SuaraJogja.id - Ratusan orang civitas academica Universitas Gajah Mada menyatakan sikap perlawanan terhadap pelemahan Komisi Pemberantasan Korupsi (KPK).
Mereka menggelar demonstrasi dengan mengenakan pakaian serba hitam di Balairung Gedung Pusat UGM, Minggu (15/9/2019).
Pernyataan sikap dipimpin oleh Ketua Dewan Guru Besar UGM, Profesor Koentjoro. Dia mengatakan amanah reformasi telah melahirkan KPK, lembaga antirasuah yang tumbuh dan berkembang bersama demokrasi serta mendapat kepercayaan publik luas, bahkan menjadi rujukan internasional.
“Namun, dalam beberapa pekan terakhir muncul upaya sistematis pelemahan KPK dan gerakan anti korupsi yang agresif dan sungguh brutal, hal ini sungguh melecehkan moralitas bangsa ini,” kata dia, seperti diberitakan Harianjogja.com—jaringan Suara.com.

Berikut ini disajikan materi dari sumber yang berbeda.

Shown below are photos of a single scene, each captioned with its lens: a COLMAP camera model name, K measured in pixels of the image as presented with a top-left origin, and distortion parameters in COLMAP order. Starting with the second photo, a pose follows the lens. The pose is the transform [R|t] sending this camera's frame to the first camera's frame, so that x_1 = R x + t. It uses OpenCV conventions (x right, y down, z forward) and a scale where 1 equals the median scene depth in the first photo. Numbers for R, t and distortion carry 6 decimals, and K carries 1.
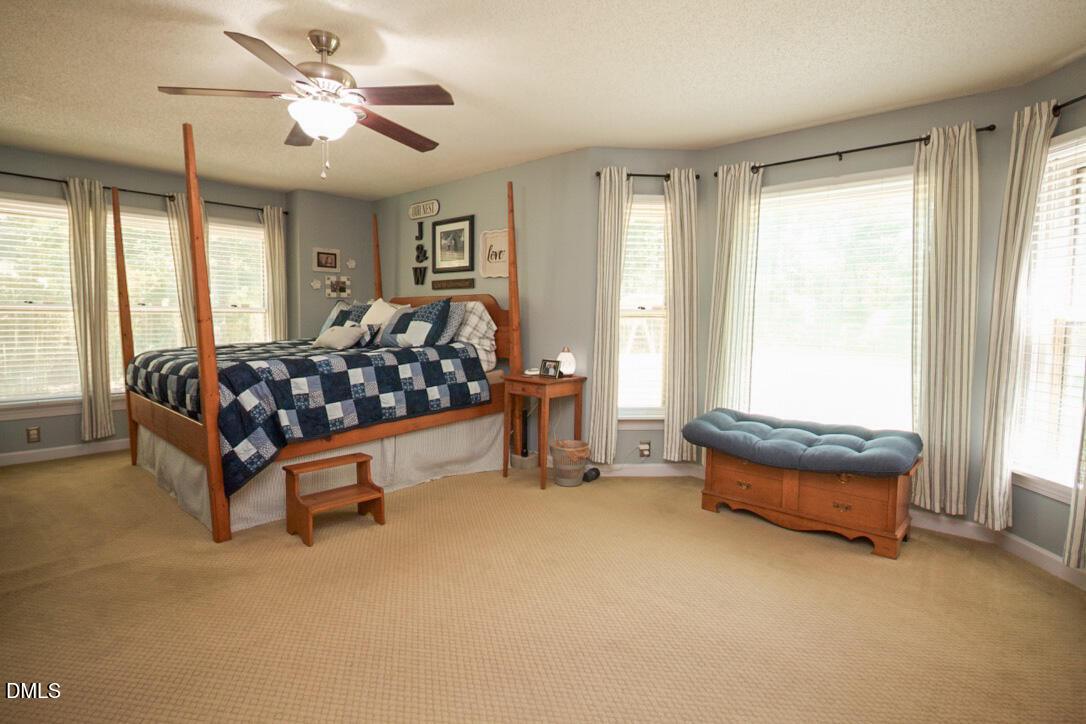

Baca Juga:KPAI Sayangkan Anak-anak Tak Tahu Isu Revisi UU KPK Diajak Demo
Pengajuan RUU KPK yang tidak mengikuti prosedur legislasi, proses pemilihan capim KPK yang penuh kontroversi, bahkan teror kepada para akademisi aktivis antikorupsi, tidak saja melemahkan KPK, namun juga melemahkan gerakan anti korupsi bahkan melemahkan sendi-sendi demokrasi.

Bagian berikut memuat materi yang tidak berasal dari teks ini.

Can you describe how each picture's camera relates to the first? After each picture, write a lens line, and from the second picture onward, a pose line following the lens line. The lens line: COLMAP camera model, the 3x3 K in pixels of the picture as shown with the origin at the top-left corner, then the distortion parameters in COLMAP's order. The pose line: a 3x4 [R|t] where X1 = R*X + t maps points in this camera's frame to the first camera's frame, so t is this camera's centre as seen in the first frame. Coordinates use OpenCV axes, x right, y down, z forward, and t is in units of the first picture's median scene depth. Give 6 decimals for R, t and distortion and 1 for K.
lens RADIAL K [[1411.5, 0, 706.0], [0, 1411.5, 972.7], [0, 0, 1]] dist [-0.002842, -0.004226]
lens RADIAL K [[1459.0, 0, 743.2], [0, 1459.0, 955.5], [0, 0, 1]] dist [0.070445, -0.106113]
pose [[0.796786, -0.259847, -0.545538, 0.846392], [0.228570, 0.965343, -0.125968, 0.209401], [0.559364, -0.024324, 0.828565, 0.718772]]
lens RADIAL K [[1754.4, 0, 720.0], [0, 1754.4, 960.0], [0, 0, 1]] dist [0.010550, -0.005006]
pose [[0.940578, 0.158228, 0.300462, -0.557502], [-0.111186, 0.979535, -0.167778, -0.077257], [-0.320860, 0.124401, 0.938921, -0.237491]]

“Jika kondisi ini dibiarkan, maka amanah reformasi dan konstitusi berada dalam kondisi yang amat berbahaya,” ujar dia.
Oleh karena itu, menyikapi berbagai proses sistematis pelemahan KPK, gerakan anti korupsi, amanah reformasi dan bahkan amana konstitusi, dosen dan civitas academica UGM menuntut lima poin terhadap DPR dan Pemerintah.
“Pertama, menghentikan segala tindakan pelemahan terhadap KPK,” kata dia.

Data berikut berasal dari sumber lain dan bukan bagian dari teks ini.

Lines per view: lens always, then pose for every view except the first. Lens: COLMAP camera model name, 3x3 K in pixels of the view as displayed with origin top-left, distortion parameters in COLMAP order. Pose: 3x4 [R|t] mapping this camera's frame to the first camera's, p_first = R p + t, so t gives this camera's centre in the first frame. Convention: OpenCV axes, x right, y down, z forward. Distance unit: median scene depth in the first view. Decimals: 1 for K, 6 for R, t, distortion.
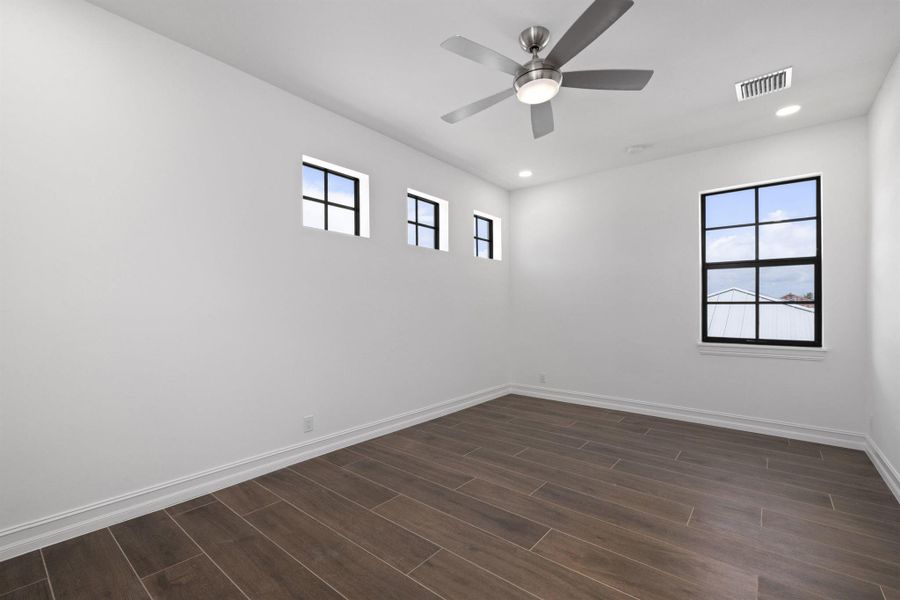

Kedua, menghentikan pembahasan revisi UU KPK, karena prosedur dan substansinya yang dipaksakan berpotensi meruntuhkan sendi-sendi demokrasi dan menjadi akar dari carut marut persoalan akhir-akhir ini.
Baca Juga:Aksi Superhero Dukung Revisi UU KPK
Ketiga, mengevakulasi pembahasan RUU lain yang melemahkan gerakan anti-korupsi. Pisahkan pasal-pasal antikorupsi dari revisi UU KUHP serta lakukan revisi UU Tipikor untuk mengakomodasi rekomendasi dari Konvensi Antikorupsi PBB (UNCAC).
“Pembahasan beberapa RUU SDA, misalnya soal pertanahan tidak perlu dipaksakan selesai dalam waktu dekat untuk memastikan tidak adanya state captured corruption,” ujar dia.
"Keempat, menyadari situasi krisis dan mengakui bersama bahwa kita telah bergeser dari amanah reformasi dan amanah Konstitusi. Bangsa Indonesia wajib kembali ke rel demokrasi, sesuai haluan reformasi dan amanah konstitusi. Kelima, semua ini harus dilaksanakan dengan segera secara efektif dan dalam tempo yang sesingkat-singkatnya,” ucap dia.